Abstract

A decrease in the prostacyclin (PGI2) stimulating activity of plasma has been reported in children with HUS. Although no study has attempted to assess plasma PGI2 levels themselves, the presence of a decrease in the PGI2 stimulating activity has been equated with a deficiency of PGI2 in HUS. We have conducted an evaluation of plasma prostanoids (PGI2 and TXB2) in 5 children admitted to SUNY during an epidemic of HUS in the northeast and in 23 controls. We were unable to document a pivotal role for PGI2 deficiency in HUS. Using an RIA for plasma 6KPGF1α(the stable hydrolysis product of PGI2), patients with HUS demonstrated elevated 6KPGF1α levels of 1.05±0.3 (1SD) pmol/ml when compared to controls (0.41±0.13; p<0.001). Increased production of PGI2 in HUS was accompanied by a concomitant increase in plasma thromboxane.
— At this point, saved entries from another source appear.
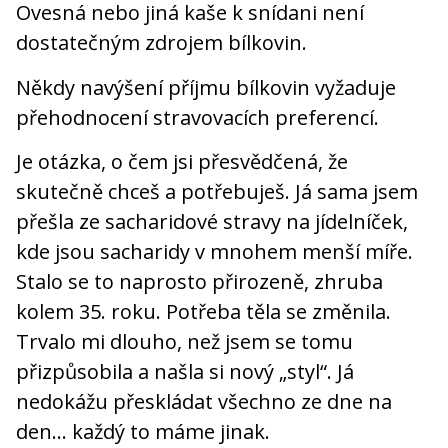
Ovesná nebo jiná kaše k snídani není
dostatečným zdrojem bílkovin.
Někdy navýšení příjmu bílkovin vyžaduje
přehodnocení stravovacích preferencí.
Je otázka, o čem jsi přesvědčená, že
skutečně chceš a potřebuješ. Já sama jsem
přešla ze sacharidové stravy na jídelníček,
kde jsou sacharidy v mnohem menší míře.
Stalo se to naprosto přirozeně, zhruba
kolem 35. roku. Potřeba těla se změnila.
Trvalo mi dlouho, než jsem se tomu
přizpůsobila a našla si nový „styl“. Já
nedokážu přeskládat všechno ze dne na
den… každý to máme jinak.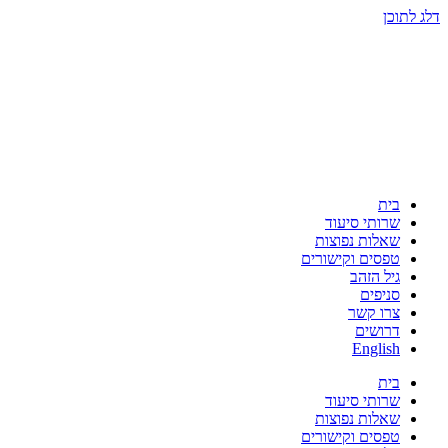
דלג לתוכן
בית
שרותי סיעוד
שאלות נפוצות
טפסים וקישורים
גיל הזהב
סניפים
צרו קשר
דרושים
English
בית
שרותי סיעוד
שאלות נפוצות
טפסים וקישורים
Compared to a plasma TXB2 level of 0.10±0.06 in controls, the mean level in patients with HUS was 0.33±0.09pmol/ml (p<0.001). When the ratio of plasma TXB2 to 6KPGF1α was evaluated as an index of proaggregatory and vasoconstrictor versus antiaggregatory and vasodilator influences, no difference was observed between controls (0.33±0.06) and HUS (0.33±0.08). Changes in prostanoid production in HUS appear to reflect vascular injury (T6KPGF1α) and concomitant platelet consumption (↑TXB2). A deficiency of PGI2 in HUS was an attractive hypothesis that explained the systemic hypertension and the observed thrombocytopenia. Our finding however does not support a role for prostacyclin deficiency, and underscores the heterogenousness of HUS.